Speaking of the techreport article, I would say they need to amend it. What they are saying there is pretty deceptive if what Scali as shown so far is accurate.
I fully agree...
A few parts are just wrong altogether, such as the multithreading.
PhysX supports multithreading just fine, it just leaves thread management to the developer (although according to nVidia, there will be automated threading in the upcoming 3.0 version).
There are examples of PhysX applications using multithreading.
So the fact that not all games use a multithreaded PhysX implementation can't be blamed on nVidia, certainly not as an attempt to slow down CPU performance. nVidia doesn't prevent you from doing it.
As for the x87 vs SSE. Firstly, I don't think nVidia did that deliberately, as I don't think the code has ever been anything other than x87 (not in the NovodeX or Ageia days either). So it's not like nVidia threw away existing SSE code and replaced it with x87... SSE just wasn't there, and nVidia didn't put any in (or well, apparently there was some experimental SSE code, but it was not enabled by default, although licensed developers with access to the sourcecode could use it). That's a completely different story. At most you can call it 'neglect', but not anything like 'deliberate sabotage'.

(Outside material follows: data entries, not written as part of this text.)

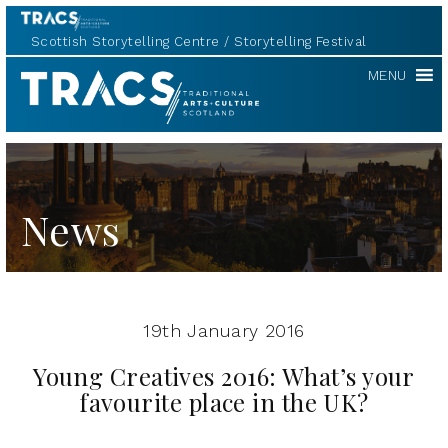
Scottish Storytelling Centre
Storytelling Festival
TRACS
MENU
News
19th January 2016
Young Creatives 2016: What’s your
favourite place in the UK?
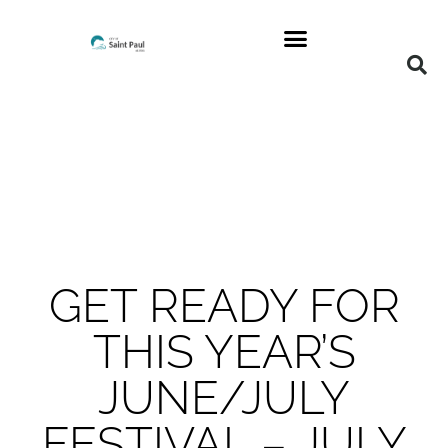
GET READY FOR
THIS YEAR’S
JUNE/JULY
FESTIVAL – JULY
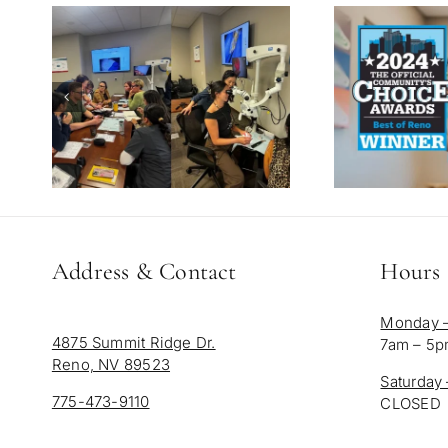
Address & Contact
Hours
Monday –
4875 Summit Ridge Dr.
7am – 5
Reno, NV 89523
Saturday
775-473-9110
CLOSED
info@salafamilydentistry.com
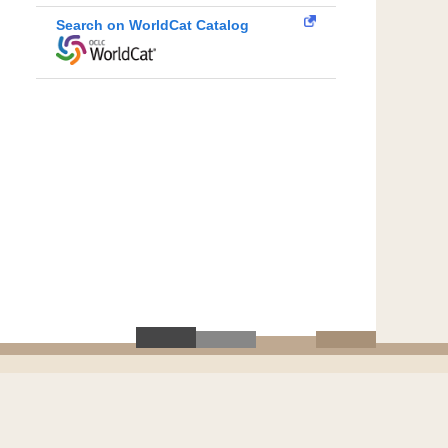
Search on WorldCat Catalog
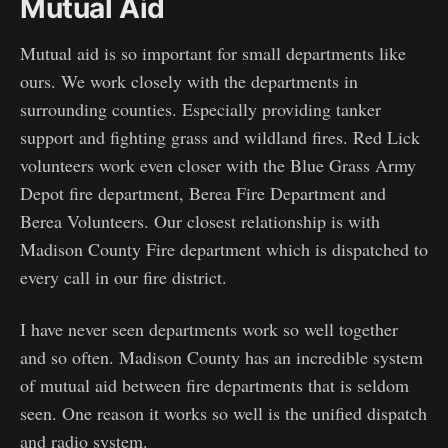
Mutual Aid
Mutual aid is so important for small departments like
ours. We work closely with the departments in
surrounding counties. Especially providing tanker
support and fighting grass and wildland fires. Red Lick
volunteers work even closer with the Blue Grass Army
Depot fire department, Berea Fire Department and
Berea Volunteers. Our closest relationship is with
Madison County Fire department which is dispatched to
every call in our fire district.
I have never seen departments work so well together
and so often. Madison County has an incredible system
of mutual aid between fire departments that is seldom
seen. One reason it works so well is the unified dispatch
and radio system.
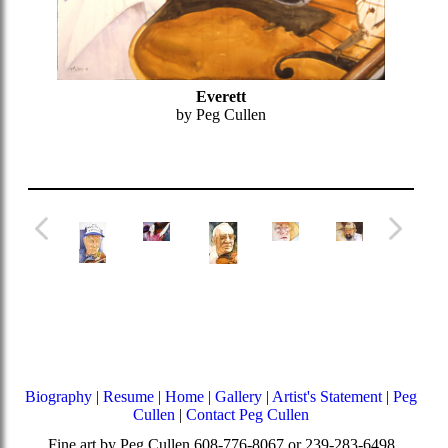
Everett
by Peg Cullen
Biography
|
Resume
|
Home
|
Gallery
|
Artist's Statement
|
Peg
Cullen
|
Contact Peg Cullen
Fine art by Peg Cullen 608-776-8067 or 239-283-6498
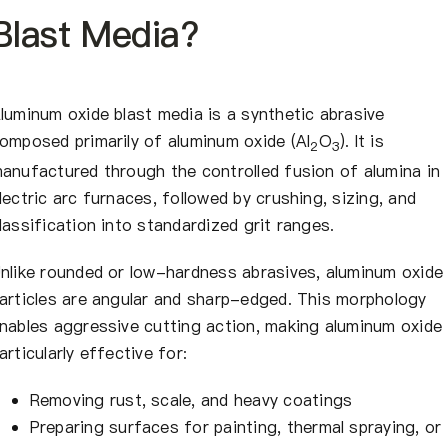
Blast Media?
luminum oxide blast media is a synthetic abrasive
omposed primarily of aluminum oxide (Al
O
). It is
2
3
anufactured through the controlled fusion of alumina in
lectric arc furnaces, followed by crushing, sizing, and
lassification into standardized grit ranges.
nlike rounded or low-hardness abrasives, aluminum oxide
articles are angular and sharp-edged. This morphology
nables aggressive cutting action, making aluminum oxide
articularly effective for:
Removing rust, scale, and heavy coatings
Preparing surfaces for painting, thermal spraying, or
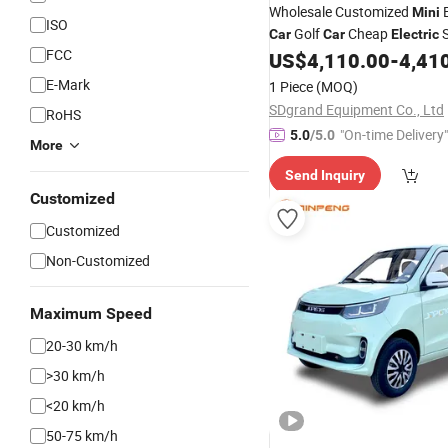
Wholesale Customized
Mini
ISO
Golf
Cheap
S
Car
Car
Electric
FCC
China Scooter 4 Wheel
US$
4,110.00
-
4,41
Electr
E-Mark
1 Piece
(MOQ)
SDgrand Equipment Co., Ltd
RoHS
"On-time Delivery"
5.0
/5.0
More
Send Inquiry
Customized
Customized
Non-Customized
Maximum Speed
20-30 km/h
>30 km/h
<20 km/h
50-75 km/h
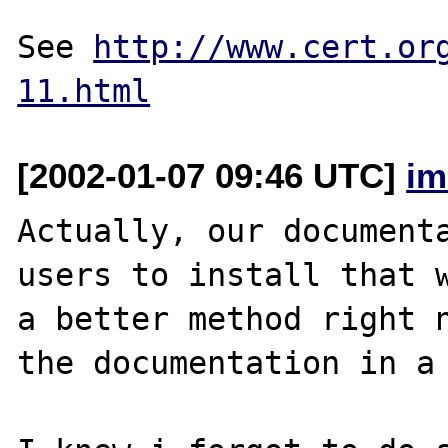
See 
http://www.cert.or
11.html
[2002-01-07 09:46 UTC]
im
Actually, our documenta
users to install that w
a better method right n
the documentation in a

Secondly, they need to make a better case for the performance improvements gained from SSE. Why didn't they actually DO the recompile for Bullet and use that as an example? That would be a much stronger argument than these speculative numbers (but presented more as fact than as speculation).
I'm not saying I did the recompilation correctly... But I explained what I did, and Bullet is open source, so anyone can verify my results and correct me if I'm wrong.
But assuming I'm not... then they don't HAVE a case. If you indeed get about 10-20% performance gain from SSE vector optimizations, that is never going to be enough to close the gap with GPUs.
And since you can already multithread on CPUs aswell, apparently that part isn't going to do it either. 3DMark Vantage uses a multithreaded implementation... and actually goes as far as to add extra physics load depending on the number of cores you have (you see more objects on screen with a quadcore than with a dualcore, for example). This maximizes the benefit of multithreading. Even so, high-end GPUs are much faster. So making the CPUs 20% faster isn't going to cut it.